When you reach the line containing "right shoulder: (470, 278)" in the entries below, start writing out each line exactly, and stop after the line containing "left shoulder: (644, 271)".

---------- Task input ----------

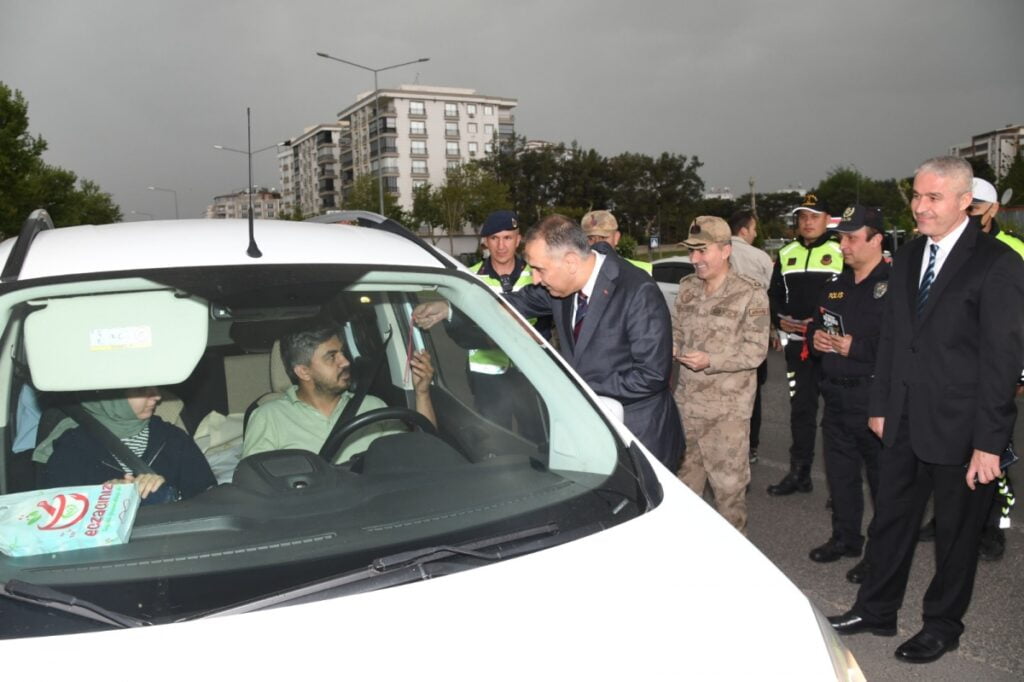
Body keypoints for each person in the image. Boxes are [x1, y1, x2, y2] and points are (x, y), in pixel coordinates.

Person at [829, 156, 1024, 664]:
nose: (920, 206)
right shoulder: (910, 254)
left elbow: (1003, 360)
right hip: (903, 419)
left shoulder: (998, 263)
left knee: (956, 537)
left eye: (933, 197)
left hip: (963, 430)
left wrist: (990, 442)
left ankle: (942, 624)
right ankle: (876, 609)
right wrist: (881, 405)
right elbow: (895, 338)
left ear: (965, 201)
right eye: (916, 196)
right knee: (892, 518)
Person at [413, 214, 684, 471]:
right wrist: (450, 308)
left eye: (539, 269)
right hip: (594, 431)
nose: (535, 278)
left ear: (570, 262)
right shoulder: (558, 288)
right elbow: (508, 304)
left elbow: (651, 377)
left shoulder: (637, 292)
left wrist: (571, 383)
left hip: (640, 437)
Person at [804, 205, 889, 583]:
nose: (844, 245)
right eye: (842, 237)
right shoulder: (835, 285)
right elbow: (815, 328)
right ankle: (845, 538)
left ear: (877, 240)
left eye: (853, 238)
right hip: (835, 397)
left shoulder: (895, 287)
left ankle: (880, 555)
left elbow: (903, 346)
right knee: (840, 477)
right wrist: (817, 340)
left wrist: (855, 347)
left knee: (883, 483)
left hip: (874, 399)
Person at [672, 216, 769, 533]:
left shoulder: (749, 294)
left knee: (729, 497)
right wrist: (670, 348)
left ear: (726, 250)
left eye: (702, 251)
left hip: (726, 414)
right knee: (683, 493)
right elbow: (675, 332)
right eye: (691, 252)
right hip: (687, 408)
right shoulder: (687, 289)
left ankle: (733, 568)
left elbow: (756, 350)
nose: (694, 259)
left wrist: (711, 359)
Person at [243, 324, 436, 463]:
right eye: (331, 357)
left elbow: (423, 456)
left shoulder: (374, 406)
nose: (345, 362)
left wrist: (422, 393)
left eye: (342, 353)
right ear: (303, 372)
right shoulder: (267, 417)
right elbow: (257, 487)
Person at [766, 194, 843, 495]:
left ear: (827, 219)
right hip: (798, 347)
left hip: (833, 348)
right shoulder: (786, 253)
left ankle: (841, 485)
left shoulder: (841, 249)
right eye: (802, 217)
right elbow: (772, 294)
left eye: (814, 215)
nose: (808, 222)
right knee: (801, 411)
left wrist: (823, 323)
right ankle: (800, 473)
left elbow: (854, 296)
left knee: (838, 415)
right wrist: (779, 319)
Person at [39, 387, 216, 502]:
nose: (157, 396)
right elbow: (50, 516)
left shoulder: (173, 439)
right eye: (142, 390)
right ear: (110, 394)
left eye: (155, 387)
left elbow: (210, 502)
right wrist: (101, 497)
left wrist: (168, 493)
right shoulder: (72, 448)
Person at [465, 210, 546, 440]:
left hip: (532, 372)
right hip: (487, 376)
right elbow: (459, 330)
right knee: (495, 440)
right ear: (486, 242)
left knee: (537, 438)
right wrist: (492, 339)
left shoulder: (537, 274)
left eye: (508, 238)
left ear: (518, 240)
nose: (501, 246)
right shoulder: (470, 278)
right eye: (494, 238)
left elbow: (549, 321)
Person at [727, 209, 773, 464]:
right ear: (743, 231)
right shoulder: (760, 258)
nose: (755, 234)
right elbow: (770, 294)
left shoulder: (719, 255)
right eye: (754, 229)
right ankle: (750, 446)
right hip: (753, 335)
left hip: (723, 337)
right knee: (753, 393)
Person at [580, 210, 653, 274]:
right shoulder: (575, 274)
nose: (597, 243)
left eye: (603, 237)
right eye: (590, 238)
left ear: (616, 238)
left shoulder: (644, 271)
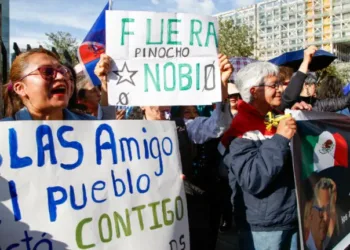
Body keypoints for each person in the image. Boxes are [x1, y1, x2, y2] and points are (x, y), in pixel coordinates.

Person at [95, 53, 233, 250]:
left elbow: (219, 125)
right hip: (146, 213)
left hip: (186, 208)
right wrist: (106, 86)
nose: (161, 103)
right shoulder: (127, 131)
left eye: (165, 97)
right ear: (141, 104)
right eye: (154, 97)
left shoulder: (185, 126)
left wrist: (222, 87)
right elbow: (103, 132)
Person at [221, 61, 300, 250]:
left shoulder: (277, 117)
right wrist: (281, 138)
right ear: (255, 91)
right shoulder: (240, 128)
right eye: (274, 85)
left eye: (280, 84)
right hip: (264, 228)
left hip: (290, 217)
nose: (280, 90)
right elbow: (253, 179)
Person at [2, 48, 95, 121]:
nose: (61, 77)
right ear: (20, 88)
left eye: (62, 71)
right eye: (47, 71)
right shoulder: (3, 133)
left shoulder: (93, 126)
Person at [305, 178, 336, 250]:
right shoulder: (304, 241)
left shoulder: (327, 242)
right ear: (310, 214)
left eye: (327, 209)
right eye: (320, 210)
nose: (325, 218)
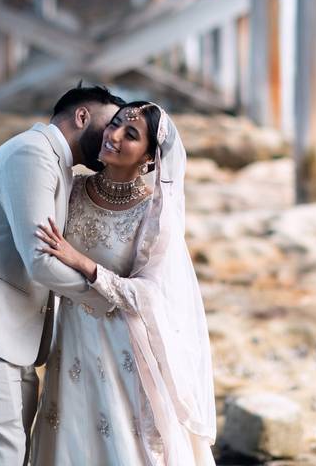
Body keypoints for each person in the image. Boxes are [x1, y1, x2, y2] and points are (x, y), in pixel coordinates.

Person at [0, 84, 125, 465]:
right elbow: (39, 260)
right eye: (110, 121)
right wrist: (105, 294)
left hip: (11, 329)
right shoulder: (31, 154)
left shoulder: (57, 164)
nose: (113, 133)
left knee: (16, 451)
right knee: (4, 452)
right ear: (82, 116)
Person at [31, 102, 216, 465]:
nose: (113, 136)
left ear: (149, 158)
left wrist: (82, 262)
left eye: (130, 135)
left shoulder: (153, 215)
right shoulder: (72, 189)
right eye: (113, 125)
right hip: (69, 342)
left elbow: (150, 294)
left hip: (122, 351)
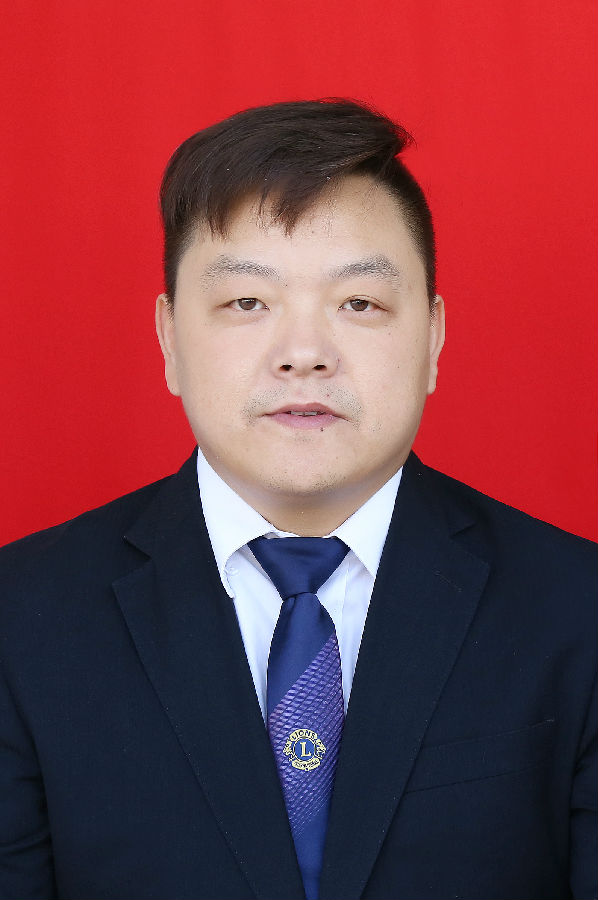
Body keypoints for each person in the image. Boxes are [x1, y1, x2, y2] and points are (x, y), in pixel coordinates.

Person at [0, 99, 595, 900]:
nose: (304, 354)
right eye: (248, 303)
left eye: (359, 303)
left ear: (433, 338)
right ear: (170, 339)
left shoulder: (576, 611)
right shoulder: (21, 620)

----------

▶ **Result of this task**
right shoulder: (470, 278)
right eye: (494, 238)
left elbow: (549, 321)
Person at [727, 209, 773, 464]:
right ear: (743, 231)
right shoulder: (760, 258)
nose: (755, 234)
right elbow: (770, 294)
left shoulder: (719, 255)
right eye: (754, 229)
right ankle: (750, 446)
right hip: (753, 335)
left hip: (723, 337)
right knee: (753, 393)
Person at [580, 210, 653, 274]:
right shoulder: (575, 274)
nose: (597, 243)
left eye: (603, 237)
right eye: (590, 238)
left ear: (616, 238)
left shoulder: (644, 271)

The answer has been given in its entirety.